IN THE COURT OF APPEAL, FIJI
[On Appeal from the High Court]


CRIMINAL APPEAL NO.AAU 102 of 2020
[In the High Court at Suva Case No. HAC 196 of 2019]


BETWEEN:


SANJEET SINGH
Appellant


AND:


THE STATE
Respondent


Coram: Prematilaka, RJA


Counsel: Ms. N. Mishra for the Appellant
: Ms. S. Swastika for the Respondent


Date of Hearing: 07 June 2023
Date of Ruling: 08 June 2023


RULING


[1] The appellant had been charged and found guilty in the High Court at Suva on two representative counts of rape contrary to section 207(1) and (2) (a) and (3) of the Crimes Act, 2009, three representative counts of rape contrary to section 207(1) and (2) (a) of the Crimes Act, 2009, a single count of rape contrary to section 207(1) and (2) (a) of the Crimes Act, 2009, one representative count of sexual assault contrary to section 211(1)(a) of the Crimes Act, 2009 and one count of sexual assault contrary to section 211(1)(a) of the Crimes Act, 2009. Altogether he faced 06 counts of rape and two counts of sexual assault. The victim was the appellant’s step daughter and two of the representative counts relating to rape had been committed when the victim was a child, starting when she was 10 and the rest of the acts of rape and sexual abuse had lasted till she was 15 years of age.

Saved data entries
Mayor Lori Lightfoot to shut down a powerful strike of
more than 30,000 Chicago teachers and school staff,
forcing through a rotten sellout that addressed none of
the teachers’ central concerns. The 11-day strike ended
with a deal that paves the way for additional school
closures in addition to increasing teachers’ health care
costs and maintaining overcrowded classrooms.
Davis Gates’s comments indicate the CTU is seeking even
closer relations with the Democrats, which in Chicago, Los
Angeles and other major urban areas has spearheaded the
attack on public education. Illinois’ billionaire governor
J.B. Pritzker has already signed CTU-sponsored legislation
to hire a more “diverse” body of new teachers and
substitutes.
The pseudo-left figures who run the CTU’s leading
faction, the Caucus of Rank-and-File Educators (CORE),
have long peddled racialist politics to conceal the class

__ACTIONS TO TAKE__
A: Answer these about the appeal ruling, using the text:
(i) Which judge is listed under Coram?
(ii) On what date was the ruling given?
(iii) At what age of the victim did the offending begin?
B: Write the next part of the appeal ruling, starting after its last sentence.

__ANSWERS PER TASK__
A:
(i) Prematilaka, RJA
(ii) 08 June 2023
(iii) 10

B:
[2] The appellant faced the following charges:


COUNT ONE

(Representative Count)

Statement of Offence

RAPE: Contrary to section 207 (1) and (2) (a) and (3) of the Crimes Act 2009.

Particulars of Offence

SANJEET SINGH, between the 1st day of January 2014 to the 31st December 2014, at the Manoca Squatter Settlement, Nausori, in the Eastern Division, had carnal knowledge of SSN, a child under the age of 13 years.

COUNT TWO

(Representative Count)

Statement of Offence

RAPE: Contrary to section 207 (1) and (2) (a) and (3) of the Crimes Act 2009.

Particulars of Offence

SANJEET SINGH, between the 1st day of January 2015 to the 31st December 2015, at the Manoca Squatter Settlement, Nausori, in the Eastern Division, had carnal knowledge of SSN, a child under the age of 13 years.

COUNT THREE

(Representative Count)

Statement of Offence

RAPE: Contrary to section 207 (1) and (2) (a) of the Crimes Act 2009.

Particulars of Offence

SANJEET SINGH, between the 1st day of January 2016 to the 31st December 2016, at the Manoca Squatter Settlement, Nausori, in the Eastern Division, had carnal knowledge of SSN, without her consent.

COUNT FOUR

(Representative Count)

Statement of Offence

RAPE: Contrary to section 207 (1) and (2) (a) of the Crimes Act 2009.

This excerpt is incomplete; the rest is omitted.